In 2016, I made the difficult but necessary decision to separate from my husband. In March 2017, I packed a backpack, booked a one-way ticket, and left everything I had known behind. What followed was a seven-year pilgrimage across South America, South Africa, and Southeast Asia. I lived in ashrams and intentional communities, embraced unfamiliar ways of being, and allowed my old Self to slowly dissolve. It was during this time that I began to understand the true depth of Yoga. Not as something you do, but something you are. I started taking more time in silence and isolation and away from the noise of the world. I began sitting in meditation for longer periods; one-day, five-days, ten-days, eventually entering a ten-day solo dark room in Indonesia. Alone in complete darkness, with no distractions and nowhere to run, I was held in infinite bliss for days.
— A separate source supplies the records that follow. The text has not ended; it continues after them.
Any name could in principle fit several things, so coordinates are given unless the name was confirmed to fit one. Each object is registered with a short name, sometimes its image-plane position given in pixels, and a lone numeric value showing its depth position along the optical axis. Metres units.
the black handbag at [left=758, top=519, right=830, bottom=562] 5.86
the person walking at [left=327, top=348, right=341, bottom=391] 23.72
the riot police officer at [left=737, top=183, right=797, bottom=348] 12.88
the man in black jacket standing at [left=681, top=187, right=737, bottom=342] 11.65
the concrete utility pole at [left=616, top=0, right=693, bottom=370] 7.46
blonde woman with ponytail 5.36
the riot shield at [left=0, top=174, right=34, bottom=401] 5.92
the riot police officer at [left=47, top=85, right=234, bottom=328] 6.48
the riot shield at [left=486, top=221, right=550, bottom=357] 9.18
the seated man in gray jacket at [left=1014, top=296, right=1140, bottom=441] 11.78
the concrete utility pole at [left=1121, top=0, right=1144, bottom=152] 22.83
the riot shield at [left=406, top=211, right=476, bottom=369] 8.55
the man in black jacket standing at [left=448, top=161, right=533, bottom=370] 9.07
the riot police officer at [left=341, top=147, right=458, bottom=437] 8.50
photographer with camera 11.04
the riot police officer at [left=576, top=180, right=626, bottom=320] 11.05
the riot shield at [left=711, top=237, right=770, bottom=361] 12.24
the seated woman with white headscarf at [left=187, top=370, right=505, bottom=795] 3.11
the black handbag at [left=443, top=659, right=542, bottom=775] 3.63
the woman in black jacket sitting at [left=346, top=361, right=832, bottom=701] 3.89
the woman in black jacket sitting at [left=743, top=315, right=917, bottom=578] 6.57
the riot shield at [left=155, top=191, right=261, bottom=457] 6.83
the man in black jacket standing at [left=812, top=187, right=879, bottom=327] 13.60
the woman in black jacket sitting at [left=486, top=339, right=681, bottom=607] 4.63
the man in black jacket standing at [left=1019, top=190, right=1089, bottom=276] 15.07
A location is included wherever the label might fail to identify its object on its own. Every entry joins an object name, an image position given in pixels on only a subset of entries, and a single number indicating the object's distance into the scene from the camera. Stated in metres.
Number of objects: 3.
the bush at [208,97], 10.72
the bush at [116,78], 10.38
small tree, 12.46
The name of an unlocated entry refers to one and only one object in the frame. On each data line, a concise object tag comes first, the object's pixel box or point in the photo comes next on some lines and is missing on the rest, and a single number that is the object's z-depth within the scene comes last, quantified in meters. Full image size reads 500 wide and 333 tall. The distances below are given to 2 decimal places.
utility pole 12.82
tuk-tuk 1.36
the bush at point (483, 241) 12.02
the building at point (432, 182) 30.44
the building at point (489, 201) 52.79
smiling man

I melted into the Womb of Creation and met God - my Self - in the most intimate way. I felt like a part of me died and I was reborn into inner truth. It was an experience like no other and I feel utterly blessed that I'm able to touch this place of infinite ecstacy.

Love in Action

In 2024, life brought me into yet another profound initiation; caring for my Mum during the final nine months of her life. She was bedridden, immobile, and gradually fading. Being by her side every day, tending to her needs, holding space for her dignity and her pain, was the most challenging experience of my life, and equally, the most moving. Watching your mother transition changes you. It strips away illusions. It calls you into a deeper kind of love. It reminded me again of the preciousness of presence and my love for God only grew stronger through that time. Suffering did not distance me from the Divine. It revealed the Divine in all things. As synchronicity would have it, she transitioned on the 21st July 2025 - my 41st birthday. Some may see this as a tragedy. I see it as a Divinely perfect. A sacred circle completing itself. The kind of cosmic alignment that words often fall short of describing. Her soul departing on the same day mine arrived. Life and death, held in the same beautiful breath.

My Greatest Teacher

I’ve come to realise there is a deep well of wisdom within each of us, but it only reveals itself when the mental chatter begins to quieten. In a world that glorifies noise, speed, and surface level interactions, silence invites us into something far more real: presence, depth, and truth. It’s in the silence that I’ve encountered God most clearly, not as a concept, but as a felt experience. Alive, loving, and ever-present.

This is where I teach, mentor, and guide from. Not from theory alone, but from that quiet, sacred space within. A space shaped by lived experience, loss, surrender, and devotion and pure love for All. I create spaces for others to hear themselves again. To meet the parts of them that have been buried under years of conditioning, distraction, or pain. This brought me to the essence of what Yoga truly is. Not a practice on the mat, but a way of living with presence, reverence, and remembrance.

Though I was not with my Mum in her final hours, I had walked closely beside her for the nine months leading up to her passing. Her choice to go alone felt like her final teaching to me, an act of grace, of release, of soul sovereignty.

That experience taught me more about presence, detachment, and divine trust than any book or training ever could. It was Yoga in its rawest, most sacred form: the union of life and death, love and letting go.

This is why I teach. Not to simply share techniques. But to walk beside others as they journey inward. To help them peel away the noise of the world. And to remember the quiet, powerful truth of who they really are. Yoga is the path that carried me home. And now it is my purpose to walk with others as they find their way back, too.